• [Source excerpt]:

>>>

I’m not normally a fan of Christian rock, because it’s often bordering on preachy rather than inspirational, but Skillet strike the balance perfectly between their music and their message. You can tell from the song titles that they use their platform to say something, whether it’s the uplifting ‘Feel Invincible’, the beautiful co-vocal of ‘Awake and Alive’, or the climactic ‘Rebirthing’. They started early in their set by getting the crowd involved with the chant for ‘Sick Of It’, John stating “everyone has something they’re sick of: violence, loneliness, depression, sickness, abuse” to a multitude of cheers. The reaction improved through their set despite the rain becoming heavier: when John was teaching everyone how to sing along to brand new song ‘Back From the Dead’, the chants of the crowd were the loudest I heard on Friday.
Considering the amount of people who stayed for their set through the rain storming down, the crowd steadily increasing rather than decreasing as people sought shelter, Skillet are certainly still relevant and cared for despite being a band for twenty years. I count myself lucky to have seen Skillet live; it’s something you don’t want to miss, and next time they tour I’ll definitely look into attending a headline set – particularly if the rest of ‘Unleashed’ is as good as the two songs they used to showcase it.
I wasn’t expecting to fall in love with them as rapidly as I did. Moments into ‘Mu Empire’ they’d already completely surpassed my expectations, and as I slid through the mud towards barrier I was struck by just how compelling Daryl is when he’s up on stage. Gliding from side to side and hardly staying still, he might not have interacted with the crowd too much verbally but you could see the precision of every movement he made when he was up on stage.
The crowd wasn’t as big as I’d assumed it would be, but the only music the band have released since 2005 was two EPs back in 2011, and their third album looks less likely to ever reach completion with every passing year… Both of those aspects make the lack of crowd turnout almost acceptable. Glassjaw are brilliant, but they aren’t particularly relevant any more.
Yes, new tracks ‘New White Extremity’ and ‘Shira’ both appeared in the set, but because neither of those have officially been released the majority of the crowd didn’t seem familiar with them, and the response to their set can be described as lackluster at best.
I’m actually seeing Twin Atlantic when they headline Scala next month, so I’m not sure what possessed me to stick around for their full set. I could have been seeing Korn, for Christ’s sake! There’s just something about Sam McTrusty and co. that make me want to support them and see them succeed, particularly after their tent-filling performance at last year’s Reading festival (of which I arrived to see the last two songs of their set…) and the quickly approaching release date for third album ‘GLA’ (that’s pronounced Gee-Ell-Ay, not Gla as I’d incorrectly assumed!).
I’m hoping that their performance at Scala will be better organised, as there were multiple moments throughout the set where none of the band members really seemed to know what was going on. Sam jokingly addressed the crowd during one of these awkward silences, claiming “it looks like this is chaos, but we fucking know what’s coming next!”.

<<<

• [Challenge 1]: List every line of the entries below that contains the string "kern", matching case exactly.

• [Information shown]:
>>>

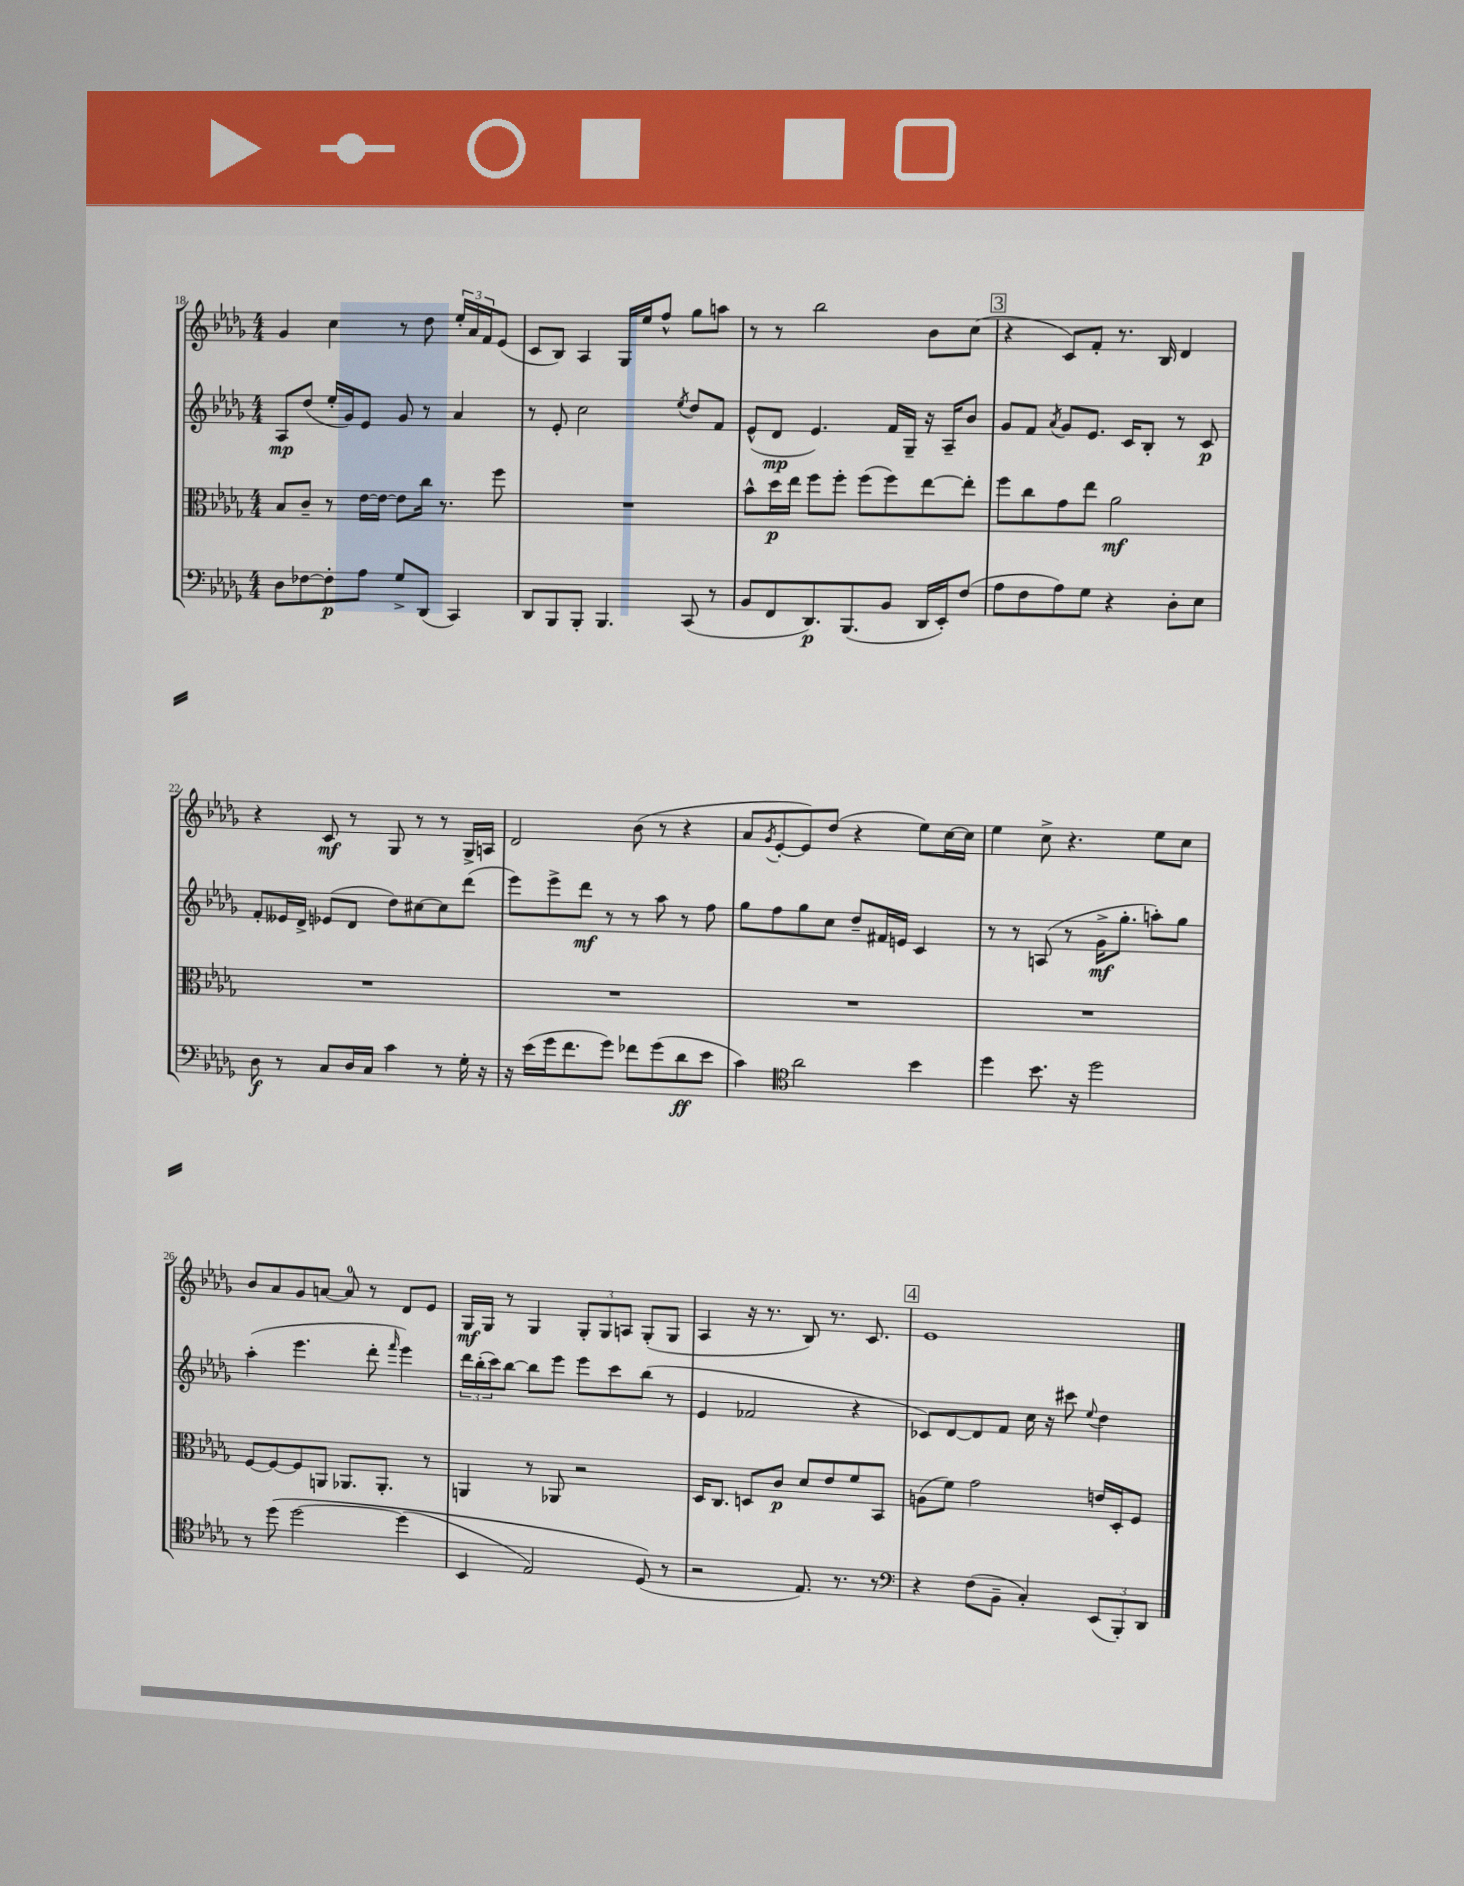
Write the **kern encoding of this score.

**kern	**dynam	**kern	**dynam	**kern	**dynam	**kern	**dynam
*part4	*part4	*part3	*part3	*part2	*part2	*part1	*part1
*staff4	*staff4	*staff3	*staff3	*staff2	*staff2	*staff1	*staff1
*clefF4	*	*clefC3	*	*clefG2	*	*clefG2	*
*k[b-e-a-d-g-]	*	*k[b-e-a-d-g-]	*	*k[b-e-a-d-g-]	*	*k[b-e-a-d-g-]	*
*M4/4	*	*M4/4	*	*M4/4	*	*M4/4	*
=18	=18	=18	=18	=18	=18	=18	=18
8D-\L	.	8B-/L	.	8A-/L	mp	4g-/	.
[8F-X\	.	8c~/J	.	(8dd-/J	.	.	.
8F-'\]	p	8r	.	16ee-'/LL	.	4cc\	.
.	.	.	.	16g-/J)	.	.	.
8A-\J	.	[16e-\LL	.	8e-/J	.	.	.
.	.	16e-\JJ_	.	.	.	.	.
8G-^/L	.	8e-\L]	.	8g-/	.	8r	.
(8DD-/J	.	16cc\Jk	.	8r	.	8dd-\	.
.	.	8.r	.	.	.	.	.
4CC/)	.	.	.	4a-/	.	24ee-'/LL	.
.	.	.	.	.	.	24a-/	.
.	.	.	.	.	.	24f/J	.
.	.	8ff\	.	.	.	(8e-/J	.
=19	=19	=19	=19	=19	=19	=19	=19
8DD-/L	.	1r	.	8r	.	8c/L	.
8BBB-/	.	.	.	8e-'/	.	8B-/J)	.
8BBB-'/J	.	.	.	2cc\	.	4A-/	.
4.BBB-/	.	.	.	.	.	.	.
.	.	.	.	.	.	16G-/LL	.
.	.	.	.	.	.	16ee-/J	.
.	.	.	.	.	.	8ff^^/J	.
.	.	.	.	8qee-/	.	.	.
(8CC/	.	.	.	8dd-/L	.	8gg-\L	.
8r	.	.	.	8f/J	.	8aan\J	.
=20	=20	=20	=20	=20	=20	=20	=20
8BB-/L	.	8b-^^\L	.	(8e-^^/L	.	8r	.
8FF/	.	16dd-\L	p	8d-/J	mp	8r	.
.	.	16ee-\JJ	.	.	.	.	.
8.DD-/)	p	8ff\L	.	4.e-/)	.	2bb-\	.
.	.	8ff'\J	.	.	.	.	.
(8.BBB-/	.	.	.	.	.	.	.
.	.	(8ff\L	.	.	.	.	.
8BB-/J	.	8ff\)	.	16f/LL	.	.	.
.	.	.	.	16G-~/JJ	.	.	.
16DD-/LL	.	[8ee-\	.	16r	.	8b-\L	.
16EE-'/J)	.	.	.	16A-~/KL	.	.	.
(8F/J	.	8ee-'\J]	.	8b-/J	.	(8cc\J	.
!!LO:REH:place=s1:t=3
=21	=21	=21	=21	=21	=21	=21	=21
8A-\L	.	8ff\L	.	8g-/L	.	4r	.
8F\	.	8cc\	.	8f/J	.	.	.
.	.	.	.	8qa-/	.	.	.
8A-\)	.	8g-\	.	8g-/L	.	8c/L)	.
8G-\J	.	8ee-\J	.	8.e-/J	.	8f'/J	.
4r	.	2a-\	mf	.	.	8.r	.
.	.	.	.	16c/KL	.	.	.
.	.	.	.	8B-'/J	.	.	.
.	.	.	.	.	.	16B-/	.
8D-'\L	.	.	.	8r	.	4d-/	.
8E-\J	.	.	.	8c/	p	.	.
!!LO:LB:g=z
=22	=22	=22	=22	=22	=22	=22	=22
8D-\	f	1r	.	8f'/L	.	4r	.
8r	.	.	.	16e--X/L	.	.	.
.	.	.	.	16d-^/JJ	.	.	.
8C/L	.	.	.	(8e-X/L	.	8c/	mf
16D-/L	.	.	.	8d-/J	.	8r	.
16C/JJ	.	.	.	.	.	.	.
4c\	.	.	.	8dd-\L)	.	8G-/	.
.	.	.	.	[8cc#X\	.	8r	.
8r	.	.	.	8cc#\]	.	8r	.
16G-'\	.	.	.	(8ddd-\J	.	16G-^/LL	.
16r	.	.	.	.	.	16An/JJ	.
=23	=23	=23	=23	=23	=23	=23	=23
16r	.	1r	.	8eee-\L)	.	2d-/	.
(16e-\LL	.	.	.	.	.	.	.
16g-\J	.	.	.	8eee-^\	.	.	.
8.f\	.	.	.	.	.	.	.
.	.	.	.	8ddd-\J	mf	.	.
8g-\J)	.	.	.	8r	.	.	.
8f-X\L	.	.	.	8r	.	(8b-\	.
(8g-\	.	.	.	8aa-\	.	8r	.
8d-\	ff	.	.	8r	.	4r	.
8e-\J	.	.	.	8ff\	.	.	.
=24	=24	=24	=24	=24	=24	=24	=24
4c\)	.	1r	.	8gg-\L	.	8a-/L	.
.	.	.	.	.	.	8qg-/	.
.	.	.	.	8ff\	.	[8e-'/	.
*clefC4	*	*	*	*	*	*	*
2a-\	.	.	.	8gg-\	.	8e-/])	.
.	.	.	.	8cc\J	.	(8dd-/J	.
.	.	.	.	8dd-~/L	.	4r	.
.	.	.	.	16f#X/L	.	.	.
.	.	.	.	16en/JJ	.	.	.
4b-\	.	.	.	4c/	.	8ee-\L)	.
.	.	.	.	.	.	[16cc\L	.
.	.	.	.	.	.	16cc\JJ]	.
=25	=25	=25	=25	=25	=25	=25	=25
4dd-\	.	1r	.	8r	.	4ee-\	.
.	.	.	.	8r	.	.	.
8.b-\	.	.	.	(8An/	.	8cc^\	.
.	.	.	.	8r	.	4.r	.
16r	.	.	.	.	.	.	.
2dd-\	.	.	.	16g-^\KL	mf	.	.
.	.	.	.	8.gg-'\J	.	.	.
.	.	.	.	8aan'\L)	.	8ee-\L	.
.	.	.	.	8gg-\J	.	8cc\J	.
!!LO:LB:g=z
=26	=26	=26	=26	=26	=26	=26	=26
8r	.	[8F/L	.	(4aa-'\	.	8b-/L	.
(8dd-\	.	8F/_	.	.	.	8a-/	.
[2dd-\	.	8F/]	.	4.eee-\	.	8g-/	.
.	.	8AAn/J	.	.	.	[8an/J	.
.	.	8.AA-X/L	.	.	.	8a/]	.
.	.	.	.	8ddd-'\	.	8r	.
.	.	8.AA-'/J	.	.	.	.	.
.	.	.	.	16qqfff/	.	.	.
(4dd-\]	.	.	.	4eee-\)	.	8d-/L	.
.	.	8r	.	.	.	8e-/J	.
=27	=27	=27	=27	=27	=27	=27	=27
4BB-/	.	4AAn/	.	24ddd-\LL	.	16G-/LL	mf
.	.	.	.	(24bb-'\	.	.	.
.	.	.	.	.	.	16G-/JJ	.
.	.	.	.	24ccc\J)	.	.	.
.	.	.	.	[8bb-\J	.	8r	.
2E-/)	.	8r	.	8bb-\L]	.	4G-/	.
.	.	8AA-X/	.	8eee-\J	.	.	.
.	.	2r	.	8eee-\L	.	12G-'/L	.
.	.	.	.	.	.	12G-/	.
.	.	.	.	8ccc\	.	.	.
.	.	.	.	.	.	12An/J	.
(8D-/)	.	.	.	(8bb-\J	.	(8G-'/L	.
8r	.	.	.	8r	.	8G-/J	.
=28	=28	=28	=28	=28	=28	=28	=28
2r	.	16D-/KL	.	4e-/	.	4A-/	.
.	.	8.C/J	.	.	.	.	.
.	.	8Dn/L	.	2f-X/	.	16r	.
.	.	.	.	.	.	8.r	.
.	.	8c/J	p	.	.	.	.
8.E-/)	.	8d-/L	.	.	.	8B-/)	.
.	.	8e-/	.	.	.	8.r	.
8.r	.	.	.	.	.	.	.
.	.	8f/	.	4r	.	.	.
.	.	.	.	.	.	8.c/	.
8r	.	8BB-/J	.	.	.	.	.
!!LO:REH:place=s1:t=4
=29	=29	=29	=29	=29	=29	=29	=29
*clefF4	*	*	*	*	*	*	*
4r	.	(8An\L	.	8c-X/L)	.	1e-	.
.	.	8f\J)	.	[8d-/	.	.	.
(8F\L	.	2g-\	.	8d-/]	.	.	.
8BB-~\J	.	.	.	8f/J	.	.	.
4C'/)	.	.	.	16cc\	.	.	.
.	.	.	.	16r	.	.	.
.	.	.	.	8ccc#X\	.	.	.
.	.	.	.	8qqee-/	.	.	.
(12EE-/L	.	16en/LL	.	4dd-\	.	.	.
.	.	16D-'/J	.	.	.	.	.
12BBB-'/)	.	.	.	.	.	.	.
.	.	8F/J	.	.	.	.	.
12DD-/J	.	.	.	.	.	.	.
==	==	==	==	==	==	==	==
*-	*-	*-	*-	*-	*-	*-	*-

<<<

• [Challenge 2]: Reproduce the passage of the festival review from "Considering the amount" to "to showcase it.", replacing "twenty years" with "two decades".

• [Full response 1]:
Write the **kern encoding of this score.
**kern	**dynam	**kern	**dynam	**kern	**dynam	**kern	**dynam

• [Full response 2]:
Considering the amount of people who stayed for their set through the rain storming down, the crowd steadily increasing rather than decreasing as people sought shelter, Skillet are certainly still relevant and cared for despite being a band for two decades. I count myself lucky to have seen Skillet live; it’s something you don’t want to miss, and next time they tour I’ll definitely look into attending a headline set – particularly if the rest of ‘Unleashed’ is as good as the two songs they used to showcase it.